Task statement — Rewrite the entries below, swapping every "laptop" for "computer" and leaving everything else unchanged.

┄┄┄┄┄┄

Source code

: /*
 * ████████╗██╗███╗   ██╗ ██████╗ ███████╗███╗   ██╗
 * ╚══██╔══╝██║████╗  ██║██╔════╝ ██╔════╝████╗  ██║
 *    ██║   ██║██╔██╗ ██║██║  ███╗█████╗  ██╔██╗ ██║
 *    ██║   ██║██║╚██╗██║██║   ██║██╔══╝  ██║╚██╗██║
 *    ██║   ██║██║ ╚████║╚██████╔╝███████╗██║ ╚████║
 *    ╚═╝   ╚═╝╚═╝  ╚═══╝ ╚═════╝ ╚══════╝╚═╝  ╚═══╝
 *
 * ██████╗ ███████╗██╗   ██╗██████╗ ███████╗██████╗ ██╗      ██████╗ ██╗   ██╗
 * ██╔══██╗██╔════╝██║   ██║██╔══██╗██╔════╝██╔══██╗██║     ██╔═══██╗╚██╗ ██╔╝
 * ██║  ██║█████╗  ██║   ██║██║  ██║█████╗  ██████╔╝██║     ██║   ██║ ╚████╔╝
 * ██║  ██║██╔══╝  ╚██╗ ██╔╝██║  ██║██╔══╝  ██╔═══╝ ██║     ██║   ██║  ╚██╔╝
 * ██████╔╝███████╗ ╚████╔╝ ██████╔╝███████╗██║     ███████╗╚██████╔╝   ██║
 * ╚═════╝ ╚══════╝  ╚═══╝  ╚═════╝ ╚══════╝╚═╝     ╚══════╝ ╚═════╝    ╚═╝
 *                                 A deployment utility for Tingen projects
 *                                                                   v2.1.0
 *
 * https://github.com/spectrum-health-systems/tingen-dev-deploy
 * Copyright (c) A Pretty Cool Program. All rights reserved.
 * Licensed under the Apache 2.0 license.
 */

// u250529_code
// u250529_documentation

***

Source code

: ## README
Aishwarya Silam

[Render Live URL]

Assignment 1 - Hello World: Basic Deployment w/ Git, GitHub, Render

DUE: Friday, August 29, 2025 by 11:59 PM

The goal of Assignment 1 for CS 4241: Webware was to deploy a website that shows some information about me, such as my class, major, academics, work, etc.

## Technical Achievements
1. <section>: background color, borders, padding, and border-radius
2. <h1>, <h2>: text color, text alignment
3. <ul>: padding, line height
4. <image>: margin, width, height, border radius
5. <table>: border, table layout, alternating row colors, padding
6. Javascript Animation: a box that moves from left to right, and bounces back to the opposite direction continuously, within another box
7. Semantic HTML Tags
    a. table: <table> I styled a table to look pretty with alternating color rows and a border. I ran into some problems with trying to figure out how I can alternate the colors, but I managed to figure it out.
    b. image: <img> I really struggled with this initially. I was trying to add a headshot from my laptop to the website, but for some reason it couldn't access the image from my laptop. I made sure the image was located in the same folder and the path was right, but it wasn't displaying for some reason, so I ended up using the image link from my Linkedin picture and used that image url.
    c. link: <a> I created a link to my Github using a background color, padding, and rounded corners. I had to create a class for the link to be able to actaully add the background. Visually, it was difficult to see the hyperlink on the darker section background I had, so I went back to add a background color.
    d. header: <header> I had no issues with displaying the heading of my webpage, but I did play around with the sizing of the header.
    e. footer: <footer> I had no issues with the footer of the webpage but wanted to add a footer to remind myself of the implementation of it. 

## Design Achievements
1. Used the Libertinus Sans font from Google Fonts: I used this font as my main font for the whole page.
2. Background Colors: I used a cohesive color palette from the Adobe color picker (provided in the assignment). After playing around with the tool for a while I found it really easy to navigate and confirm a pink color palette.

┄┄┄┄┄┄

Task answer —
Source code

: /*
 * ████████╗██╗███╗   ██╗ ██████╗ ███████╗███╗   ██╗
 * ╚══██╔══╝██║████╗  ██║██╔════╝ ██╔════╝████╗  ██║
 *    ██║   ██║██╔██╗ ██║██║  ███╗█████╗  ██╔██╗ ██║
 *    ██║   ██║██║╚██╗██║██║   ██║██╔══╝  ██║╚██╗██║
 *    ██║   ██║██║ ╚████║╚██████╔╝███████╗██║ ╚████║
 *    ╚═╝   ╚═╝╚═╝  ╚═══╝ ╚═════╝ ╚══════╝╚═╝  ╚═══╝
 *
 * ██████╗ ███████╗██╗   ██╗██████╗ ███████╗██████╗ ██╗      ██████╗ ██╗   ██╗
 * ██╔══██╗██╔════╝██║   ██║██╔══██╗██╔════╝██╔══██╗██║     ██╔═══██╗╚██╗ ██╔╝
 * ██║  ██║█████╗  ██║   ██║██║  ██║█████╗  ██████╔╝██║     ██║   ██║ ╚████╔╝
 * ██║  ██║██╔══╝  ╚██╗ ██╔╝██║  ██║██╔══╝  ██╔═══╝ ██║     ██║   ██║  ╚██╔╝
 * ██████╔╝███████╗ ╚████╔╝ ██████╔╝███████╗██║     ███████╗╚██████╔╝   ██║
 * ╚═════╝ ╚══════╝  ╚═══╝  ╚═════╝ ╚══════╝╚═╝     ╚══════╝ ╚═════╝    ╚═╝
 *                                 A deployment utility for Tingen projects
 *                                                                   v2.1.0
 *
 * https://github.com/spectrum-health-systems/tingen-dev-deploy
 * Copyright (c) A Pretty Cool Program. All rights reserved.
 * Licensed under the Apache 2.0 license.
 */

// u250529_code
// u250529_documentation

***

Source code

: ## README
Aishwarya Silam

[Render Live URL]

Assignment 1 - Hello World: Basic Deployment w/ Git, GitHub, Render

DUE: Friday, August 29, 2025 by 11:59 PM

The goal of Assignment 1 for CS 4241: Webware was to deploy a website that shows some information about me, such as my class, major, academics, work, etc.

## Technical Achievements
1. <section>: background color, borders, padding, and border-radius
2. <h1>, <h2>: text color, text alignment
3. <ul>: padding, line height
4. <image>: margin, width, height, border radius
5. <table>: border, table layout, alternating row colors, padding
6. Javascript Animation: a box that moves from left to right, and bounces back to the opposite direction continuously, within another box
7. Semantic HTML Tags
    a. table: <table> I styled a table to look pretty with alternating color rows and a border. I ran into some problems with trying to figure out how I can alternate the colors, but I managed to figure it out.
    b. image: <img> I really struggled with this initially. I was trying to add a headshot from my computer to the website, but for some reason it couldn't access the image from my computer. I made sure the image was located in the same folder and the path was right, but it wasn't displaying for some reason, so I ended up using the image link from my Linkedin picture and used that image url.
    c. link: <a> I created a link to my Github using a background color, padding, and rounded corners. I had to create a class for the link to be able to actaully add the background. Visually, it was difficult to see the hyperlink on the darker section background I had, so I went back to add a background color.
    d. header: <header> I had no issues with displaying the heading of my webpage, but I did play around with the sizing of the header.
    e. footer: <footer> I had no issues with the footer of the webpage but wanted to add a footer to remind myself of the implementation of it. 

## Design Achievements
1. Used the Libertinus Sans font from Google Fonts: I used this font as my main font for the whole page.
2. Background Colors: I used a cohesive color palette from the Adobe color picker (provided in the assignment). After playing around with the tool for a while I found it really easy to navigate and confirm a pink color palette.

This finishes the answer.